Spitzer Has Sinned, But It’s Our Sex Obsession That’s Criminal
When Eliot Spitzer was my research assistant in the 1980s, he was a young man of great brilliance, high integrity, conservative demeanor and enormous promise. It pains me deeply to see him brought down so far, and so quickly, by private sexual misconduct.
I think somewhat less of him now than I did before I heard this week’s news of his indiscretions, largely because of what he did to his family — but let’s all take a collective deep breath and try to regain a sense of proportion about the essentially private actions of this public man.
Throughout our history, men in high places have engaged in low sexual activities. From Thomas Jefferson to Franklin Roosevelt to John Kennedy to Lyndon Johnson to Bill Clinton, great political figures have behaved like adolescent boys in private, while at the same time brilliantly and effectively leading our nation in public.
The laws criminalizing adult consensual prostitution — especially with $5,000-an-hour call girls — are as anachronistic as the old laws that used to criminalize adultery, fornication, homosexuality and even masturbation. These may be sins, but there are no real victims, except for family members.

Extracted page text data

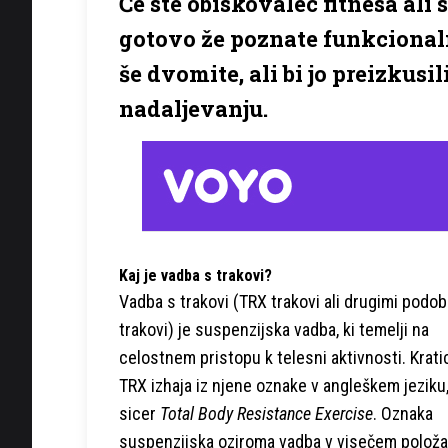
Če ste obiskovalec fitnesa ali 
gotovo že poznate funkcionalno
še dvomite, ali bi jo preizkusil
nadaljevanju.
Kaj je vadba s trakovi?
Vadba s trakovi (TRX trakovi ali drugimi podo
trakovi) je suspenzijska vadba, ki temelji na
celostnem pristopu k telesni aktivnosti. Krati
TRX izhaja iz njene oznake v angleškem jeziku,
sicer
Total Body Resistance Exercise
. Oznaka
suspenzijska oziroma vadba v visečem položa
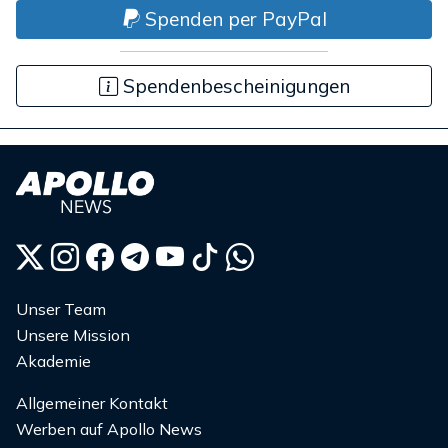
Spenden per PayPal
Spendenbescheinigungen
Unser Team
Unsere Mission
Akademie
Allgemeiner Kontakt
Werben auf Apollo News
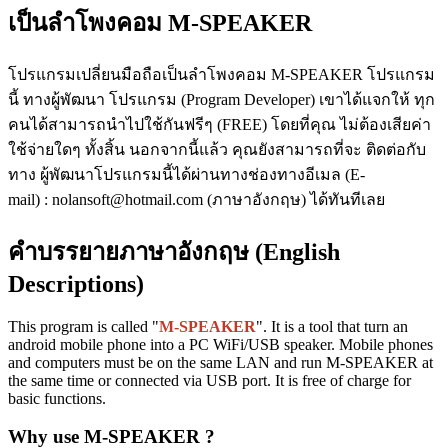
เป็นลำโพงคอม M-SPEAKER
โปรแกรมเปลี่ยนมือถือเป็นลำโพงคอม M-SPEAKER โปรแกรม
นี้ ทางผู้พัฒนา โปรแกรม (Program Developer) เขาได้แจกให้ ทุก
คนได้สามารถนำไปใช้กันฟรีๆ (FREE) โดยที่คุณ ไม่ต้องเสียค่า
ใช้จ่ายใดๆ ทั้งสิ้น นอกจากนี้แล้ว คุณยังสามารถที่จะ ติดต่อกับ
ทาง ผู้พัฒนาโปรแกรมนี้ได้ผ่านทางช่องทางอีเมล (E-
mail) : nolansoft@hotmail.com (ภาษาอังกฤษ) ได้ทันทีเลย
คำบรรยายภาษาอังกฤษ (English
Descriptions)
This program is called "
M-SPEAKER
". It is a tool that turn an
android mobile phone into a PC WiFi/USB speaker. Mobile phones
and computers must be on the same LAN and run M-SPEAKER at
the same time or connected via USB port. It is free of charge for
basic functions.
Why use M-SPEAKER ?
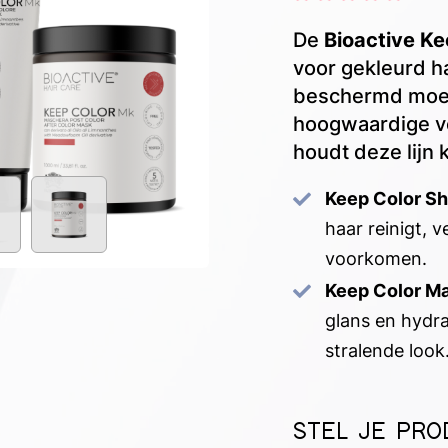
De
Bioactive Ke
voor gekleurd ha
beschermd moet 
hoogwaardige v
houdt deze lijn 
Keep Color S
haar reinigt, 
voorkomen.
Keep Color M
glans en hydra
stralende look
STEL JE PR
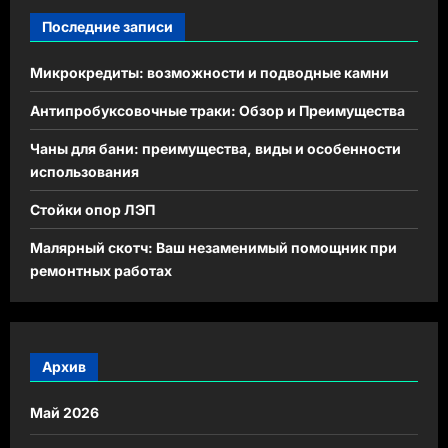
Последние записи
Микрокредиты: возможности и подводные камни
Антипробуксовочные траки: Обзор и Преимущества
Чаны для бани: преимущества, виды и особенности
использования
Стойки опор ЛЭП
Малярный скотч: Ваш незаменимый помощник при
ремонтных работах
Архив
Май 2026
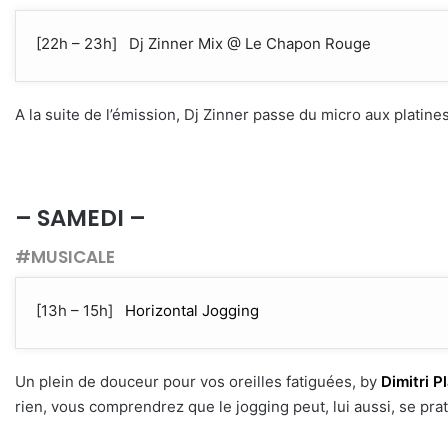
[22h – 23h] Dj Zinner Mix @ Le Chapon Rouge
A la suite de l’émission, Dj Zinner
passe du micro aux platine
– SAMEDI –
#MUSICALE
[13h – 15h]
Horizontal Jogging
Un plein de douceur pour vos oreilles fatiguées, by
Dimitri P
rien, vous comprendrez que le jogging peut, lui aussi, se prat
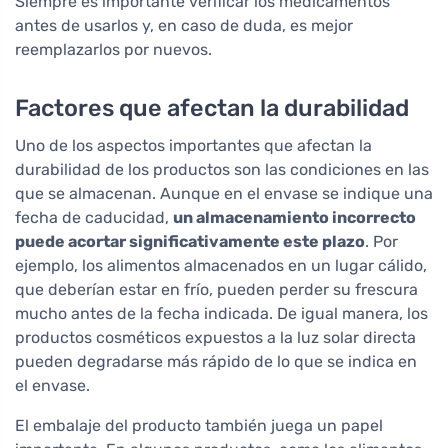
Siempre es importante verificar los medicamentos
antes de usarlos y, en caso de duda, es mejor
reemplazarlos por nuevos.
Factores que afectan la durabilidad
Uno de los aspectos importantes que afectan la
durabilidad de los productos son las condiciones en las
que se almacenan. Aunque en el envase se indique una
fecha de caducidad,
un almacenamiento incorrecto
puede acortar significativamente este plazo
. Por
ejemplo, los alimentos almacenados en un lugar cálido,
que deberían estar en frío, pueden perder su frescura
mucho antes de la fecha indicada. De igual manera, los
productos cosméticos expuestos a la luz solar directa
pueden degradarse más rápido de lo que se indica en
el envase.
El embalaje del producto también juega un papel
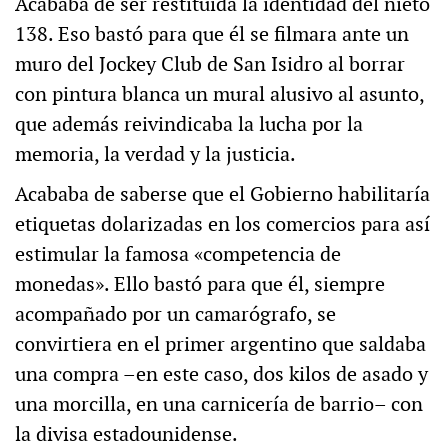
Acababa de ser restituida la identidad del nieto
138. Eso bastó para que él se filmara ante un
muro del Jockey Club de San Isidro al borrar
con pintura blanca un mural alusivo al asunto,
que además reivindicaba la lucha por la
memoria, la verdad y la justicia.
Acababa de saberse que el Gobierno habilitaría
etiquetas dolarizadas en los comercios para así
estimular la famosa «competencia de
monedas». Ello bastó para que él, siempre
acompañado por un camarógrafo, se
convirtiera en el primer argentino que saldaba
una compra –en este caso, dos kilos de asado y
una morcilla, en una carnicería de barrio– con
la divisa estadounidense.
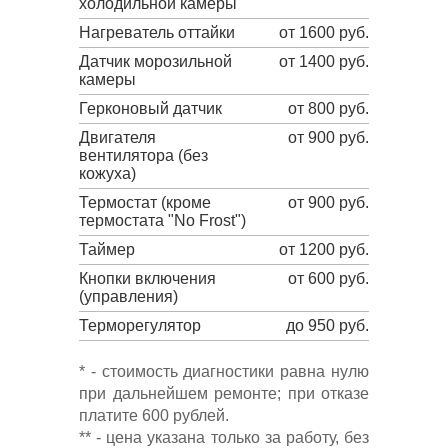
холодильной камеры
Нагреватель оттайки
от 1600 руб.
Датчик морозильной
от 1400 руб.
камеры
Герконовый датчик
от 800 руб.
Двигателя
от 900 руб.
вентилятора (без
кожуха)
Термостат (кроме
от 900 руб.
термостата "No Frost")
Таймер
от 1200 руб.
Кнопки включения
от 600 руб.
(управления)
Терморегулятор
до 950 руб.
* - стоимость диагностики равна нулю
при дальнейшем ремонте; при отказе
платите 600 рублей.
** - цена указана только за работу, без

REQUIRED WORK:
1 - Answer these questions from the Spitzer article:
(a) In which decade was Eliot Spitzer the writer's research assistant?
(b) Which political figure opens the list of men in high places?
(c) What hourly price does the article give for call girls?
2 - Does each statement agree with the Spitzer article? Answer yes or no, and quote the words that decide it.
(a) The writer thinks less of Spitzer mostly because of how his actions affected his family.
(b) The writer recalls the young Spitzer as having a flamboyant manner.
(c) The article says laws against adult consensual prostitution protect many real victims.
3 - Which political figures does the Spitzer article name as men in high places? List all of them.
Answer from the Spitzer article alone.

ANSWERS TO THE TASKS:
1 -
(a) The 1980s.
(b) Thomas Jefferson.
(c) $5,000 an hour.

2 -
(a) Yes: "largely because of what he did to his family"
(b) No: "conservative demeanor"
(c) No: "there are no real victims, except for family members"

3 - Thomas Jefferson, Franklin Roosevelt, John Kennedy, Lyndon Johnson, Bill Clinton